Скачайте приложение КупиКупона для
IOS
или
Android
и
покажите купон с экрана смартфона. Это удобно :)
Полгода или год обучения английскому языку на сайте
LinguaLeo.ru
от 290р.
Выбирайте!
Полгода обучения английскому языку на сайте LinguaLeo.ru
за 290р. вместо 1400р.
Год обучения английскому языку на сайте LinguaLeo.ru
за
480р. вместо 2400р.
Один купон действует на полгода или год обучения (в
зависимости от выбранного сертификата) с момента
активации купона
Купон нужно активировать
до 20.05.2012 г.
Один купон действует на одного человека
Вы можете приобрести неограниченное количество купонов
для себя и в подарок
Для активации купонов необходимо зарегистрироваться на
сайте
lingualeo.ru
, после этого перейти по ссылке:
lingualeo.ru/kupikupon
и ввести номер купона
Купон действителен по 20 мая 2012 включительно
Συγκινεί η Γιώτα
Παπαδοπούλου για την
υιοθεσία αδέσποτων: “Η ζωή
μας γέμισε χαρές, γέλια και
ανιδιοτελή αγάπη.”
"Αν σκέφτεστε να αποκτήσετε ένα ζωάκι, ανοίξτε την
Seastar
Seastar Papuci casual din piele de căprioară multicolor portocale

==========

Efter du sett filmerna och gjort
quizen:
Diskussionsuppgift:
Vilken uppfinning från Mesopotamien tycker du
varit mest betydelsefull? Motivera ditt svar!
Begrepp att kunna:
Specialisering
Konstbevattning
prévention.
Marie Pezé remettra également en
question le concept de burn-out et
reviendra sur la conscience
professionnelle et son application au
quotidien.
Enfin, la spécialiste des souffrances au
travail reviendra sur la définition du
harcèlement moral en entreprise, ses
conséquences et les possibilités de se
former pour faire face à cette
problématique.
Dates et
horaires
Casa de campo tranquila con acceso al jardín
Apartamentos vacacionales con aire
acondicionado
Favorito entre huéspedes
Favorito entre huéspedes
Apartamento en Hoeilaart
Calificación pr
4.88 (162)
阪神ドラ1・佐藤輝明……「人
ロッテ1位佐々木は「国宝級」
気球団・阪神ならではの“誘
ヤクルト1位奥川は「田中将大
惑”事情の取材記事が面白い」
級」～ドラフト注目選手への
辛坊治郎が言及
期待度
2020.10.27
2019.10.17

==========

-- Exercise requirements --
Return only the part of the records above that opens with the line containing "активации купона" and closes with the line containing "и ввести номер купона", ends included.

-- Answer space --
активации купона
Купон нужно активировать
до 20.05.2012 г.
Один купон действует на одного человека
Вы можете приобрести неограниченное количество купонов
для себя и в подарок
Для активации купонов необходимо зарегистрироваться на
сайте
lingualeo.ru
, после этого перейти по ссылке:
lingualeo.ru/kupikupon
и ввести номер купона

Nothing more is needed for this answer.